Retro-Mode als bewusste ökologische Entscheidung?

Dabei könnte man dem Hype um 80er Jahre Mode auch etwas Positives abgewinnen, denn durch die Wiederentdeckung der Kleidung aus den vergangenen Jahrzehnten – und das beinhaltet nicht nur die 1980er selbst, sondern auch die 90er und frühen 2000er-Jahre – entsteht eine Nachfrage nach gebrauchter Vintage-Mode. Second-Hand- und Vintage-Läden haben ihre Verkaufsmodelle danach ausgerichtet, ausschließlich gebrauchte Waren im guten Zustand an neue Kund*innen weiterzuverkaufen. Das spart Ressourcen und schont die Umwelt. Hinzu kommt, dass immer mehr junge Menschen ältere Geschwister, Eltern oder sogar Großeltern nach gebrauchter Mode fragen, um ihre Kleiderkammer zu befüllen. Oma’s Kleiderschrank kann sich so als wahre Schatzkammer an Retro-Fashion entpuppen. Doch auch der Trend, weg vom Neukauf und hin zum Kleidertausch oder Second-Hand, ist keineswegs neu. “Eigentlich könnte man darauf verweisen, dass durch die Geschichte der Menschheit hindurch […] Second-Hand das Normale war. Also man hat ein Kleidungsstück so lange getragen, bis es auseinandergefallen ist. Man hat es repariert und wieder repariert. Man hat es, wenn man rausgewachsen ist, an jüngere Geschwister weitergegeben. Und erst im 20. Jahrhundert mit der Beschleunigung von Mode […], also mit immer mehr Angebot, wird auf einmal alte Kleidung zu tragen, ein Zeichen von Armut”, erklärt Dr. Becker und setzt fort “wenn wir durch Berlin gehen, die meisten Geschäfte sind eben keine Second-Hand-Läden, sondern sind H&M, Zara und so weiter. Insofern [sollte] das sogar mehr sein, wenn man sich wirklich einen gesellschaftlichen Impact davon erhofft.”
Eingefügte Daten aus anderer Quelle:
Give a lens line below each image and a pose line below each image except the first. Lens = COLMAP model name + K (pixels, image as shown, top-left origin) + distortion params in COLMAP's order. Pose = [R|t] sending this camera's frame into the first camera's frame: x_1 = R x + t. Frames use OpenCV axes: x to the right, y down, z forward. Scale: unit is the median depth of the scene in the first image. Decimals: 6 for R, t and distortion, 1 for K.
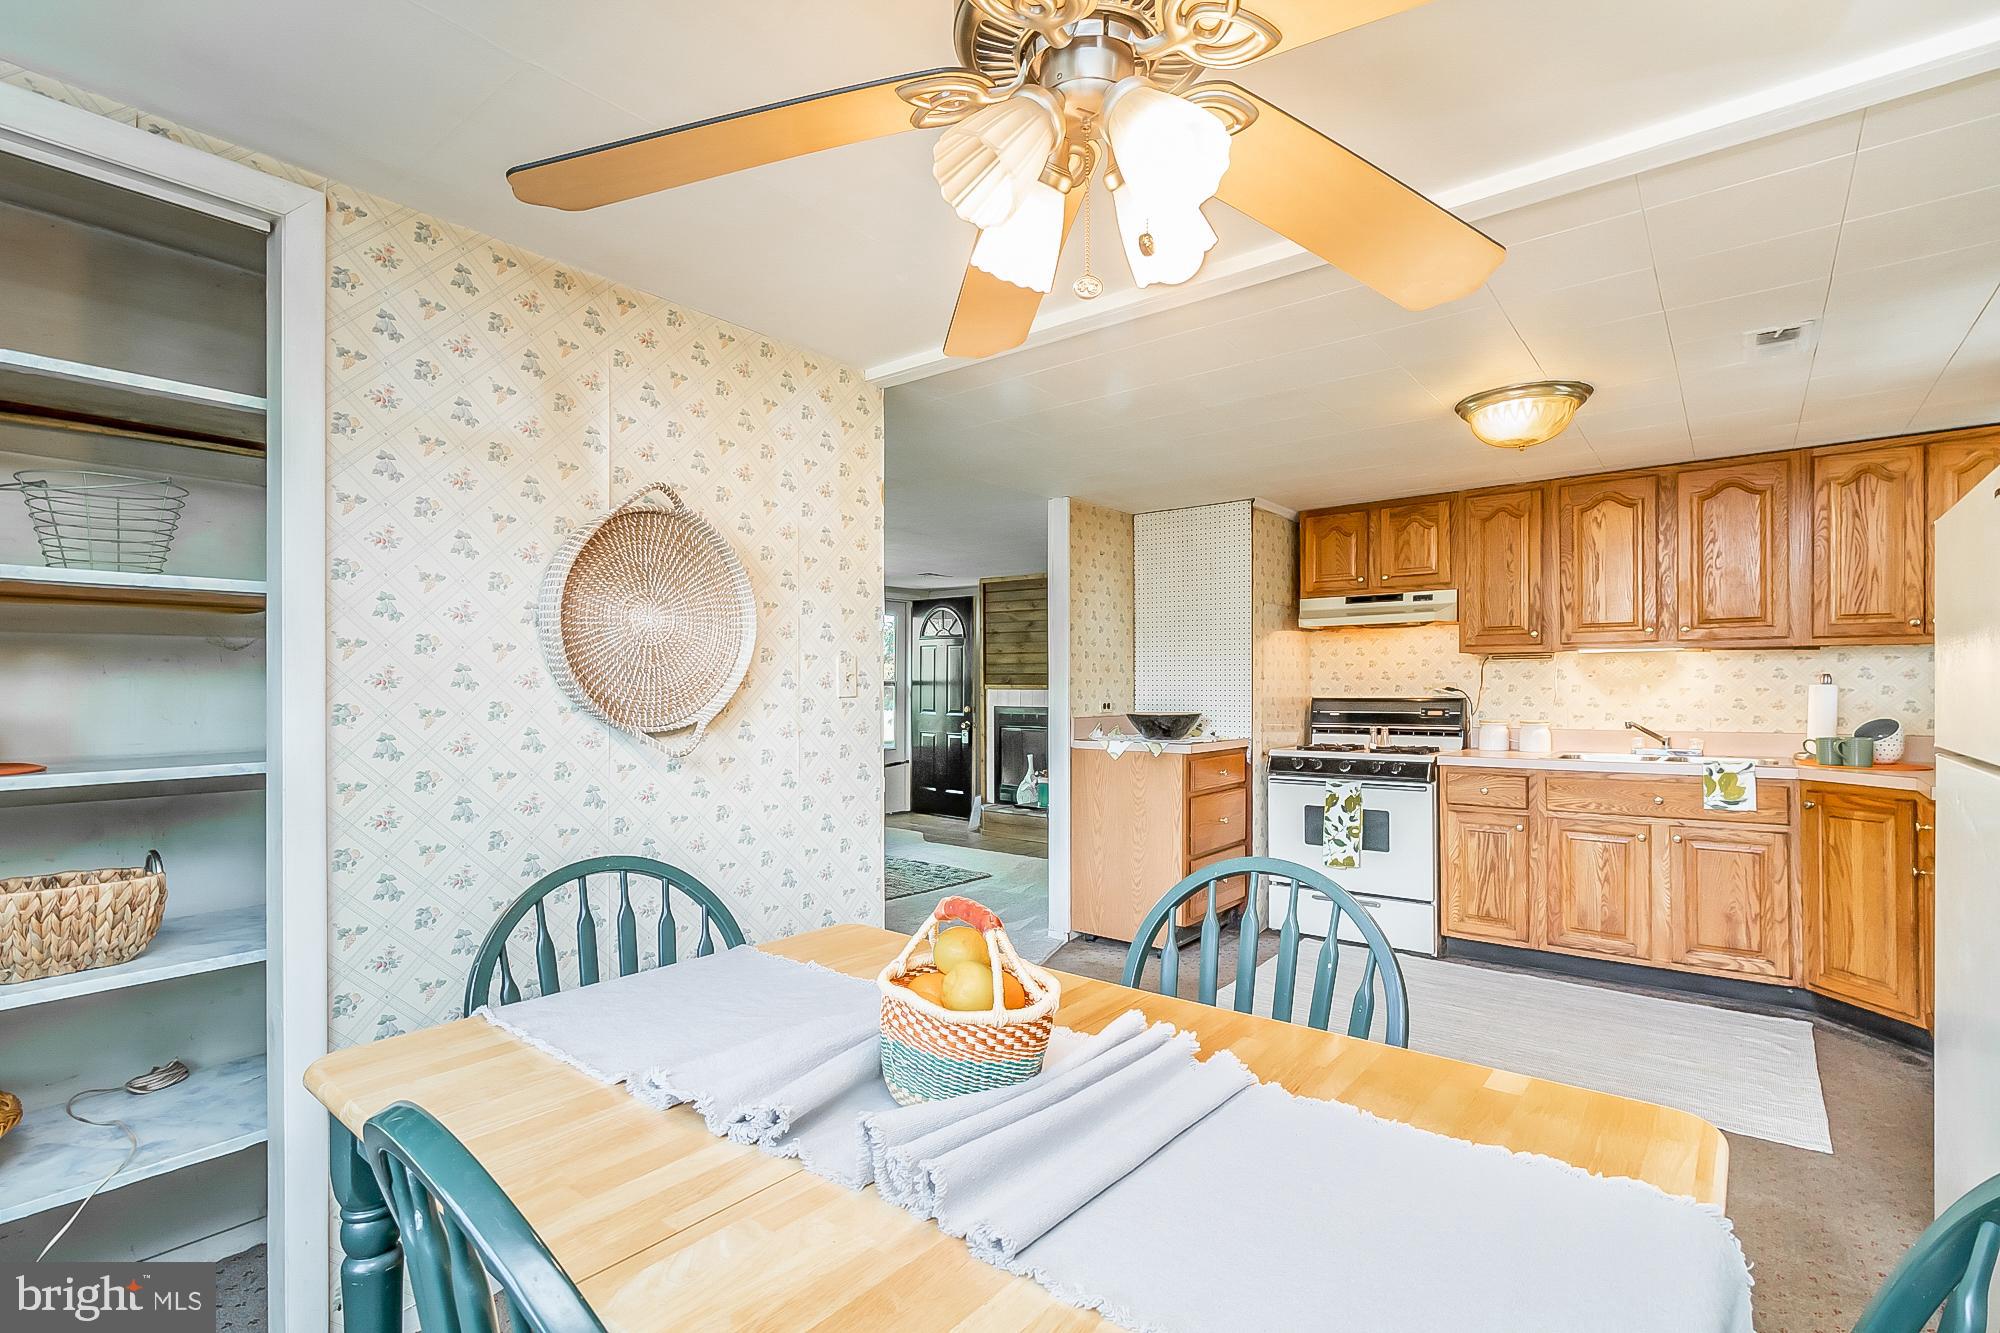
lens RADIAL K [[939.7, 0, 1004.0], [0, 939.7, 690.3], [0, 0, 1]] dist [-0.001250, -0.000240]
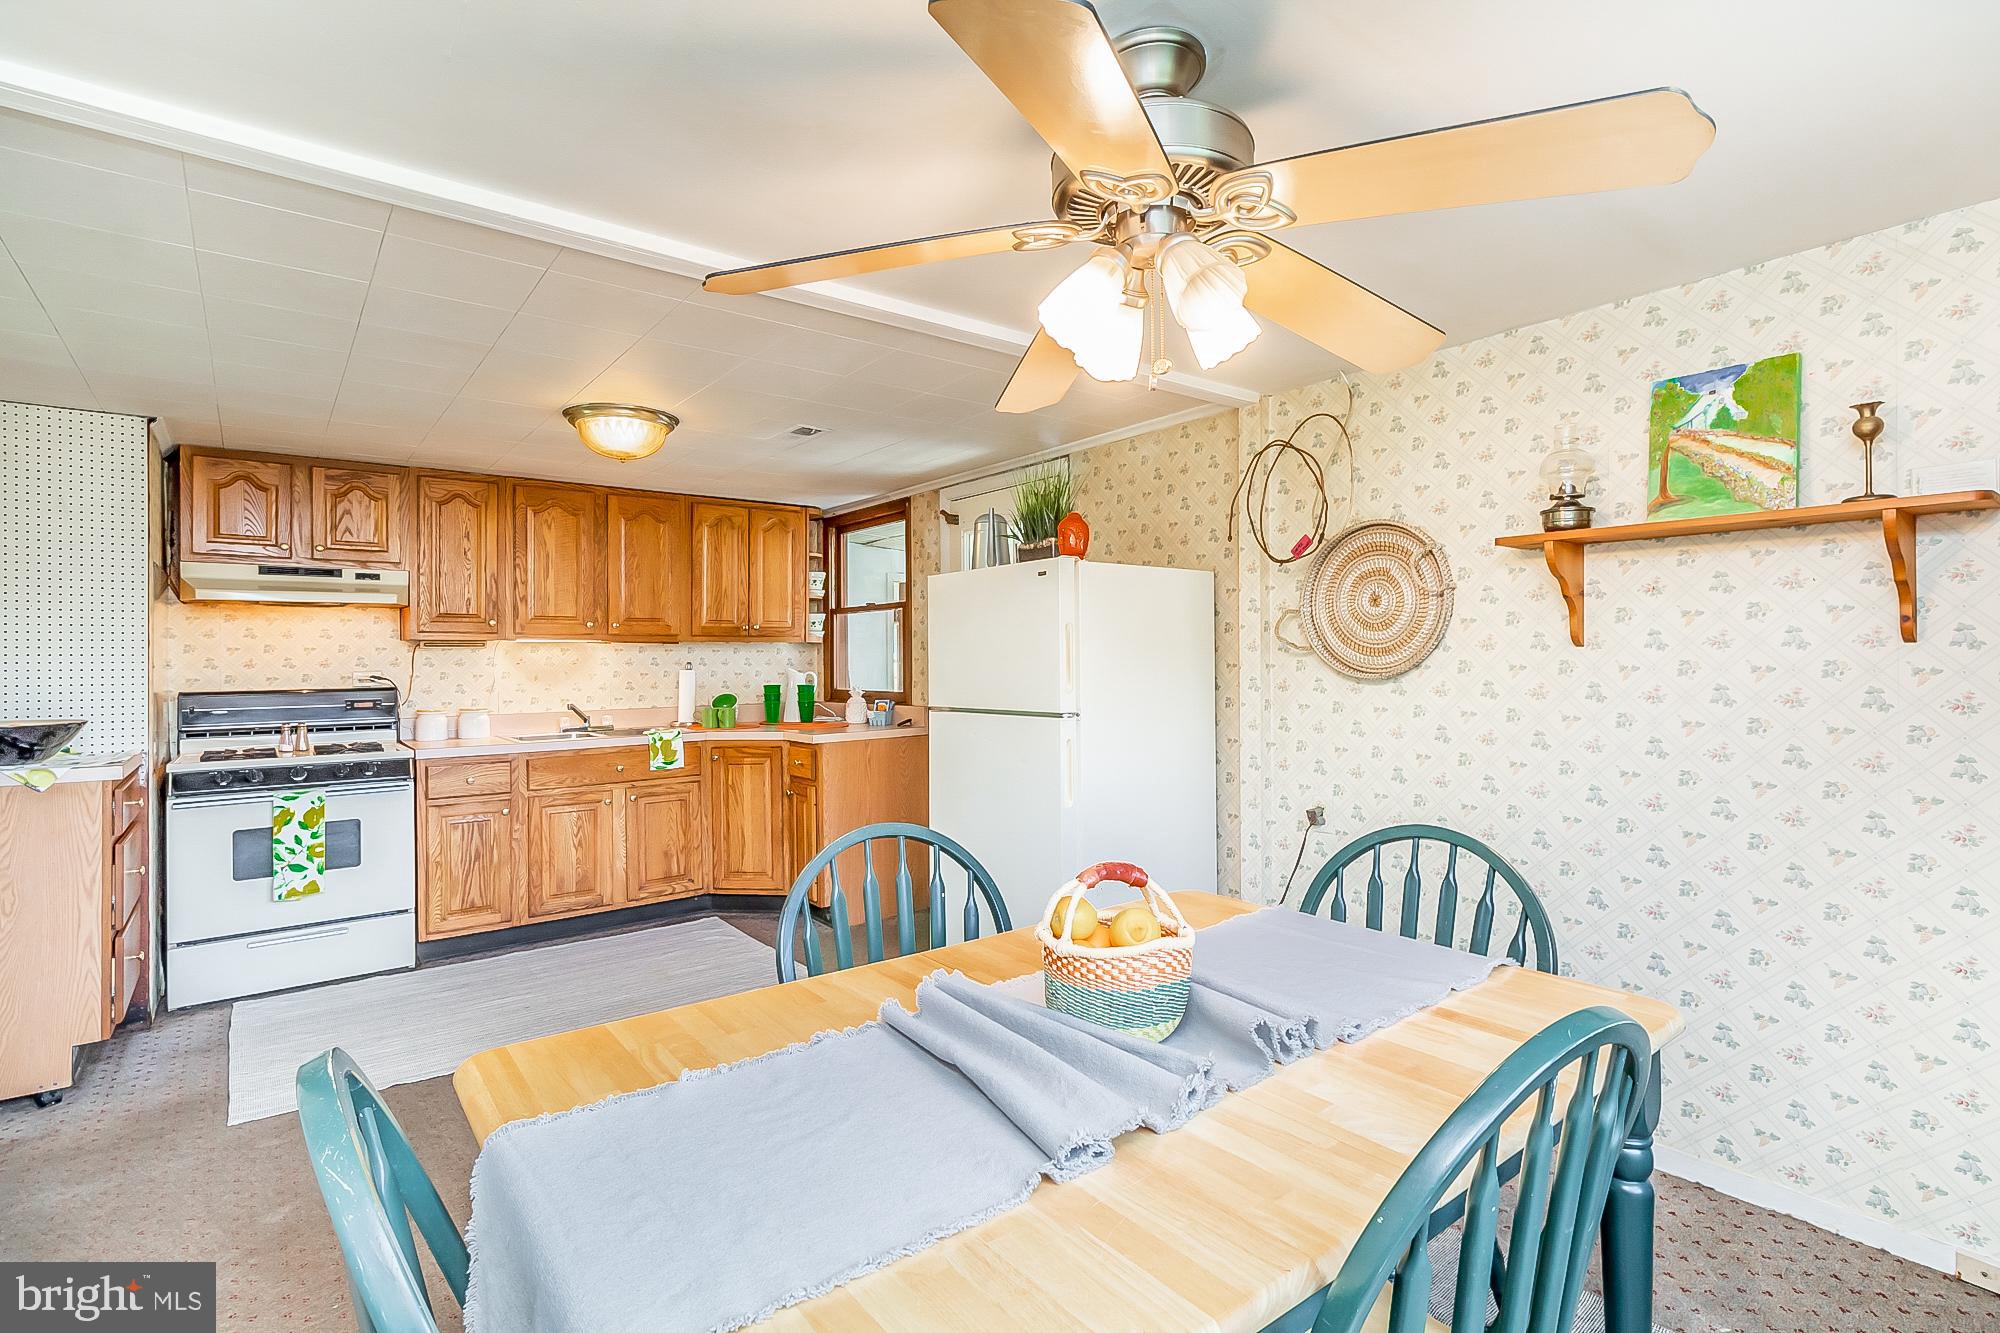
lens RADIAL K [[941.3, 0, 1000.0], [0, 941.3, 666.5], [0, 0, 1]] dist [0.001619, 0.000187]
pose [[0.232358, -0.004693, 0.972619, -0.307243], [0.012151, 0.999924, 0.001922, -0.007366], [-0.972555, 0.011372, 0.232397, 0.219036]]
Um an authentische Vintage-Mode zu kommen, gehen viele Menschen in Second-Hand-Läden einkaufen | Foto: Humana Second Hand

Wir halten somit fest: Das Revival der 80er Jahre Kultur und Mode ist gar nicht so überraschend und abwegig wie ursprünglich angenommen. Wenn überhaupt, dann handelt es sich bei dem plötzlichen Boom von 80s-Fashion um einen natürlichen Zyklus von kulturellen Trends. Das zeigt sich allein schon daran, dass jetzt im Jahr 2022 neben den 80ern auch die 90er wieder beliebter werden. Bauchfreie Tops und Baggy Jeans werden Trainingsanzug und Schlaghosen also bald den Rang abtanzen. Zwar begünstigt die Tendenz weg von neuer Kleidung und hin zu Vintage-Fashion die Beliebtheit älterer Modestile, aber profitorientierte Kleiderketten wissen diese Trends genauso für sich zu nutzen wie Second-Hand-Geschäfte. Am Ende ist jedoch nur eines wichtig, damit sich ein Trend durchsetzt: Er muss Spaß machen und manchmal auch ein bisschen verrückt sein. Und was ist verrückter als die quirligen Frisuren und bunten Designs der 80er?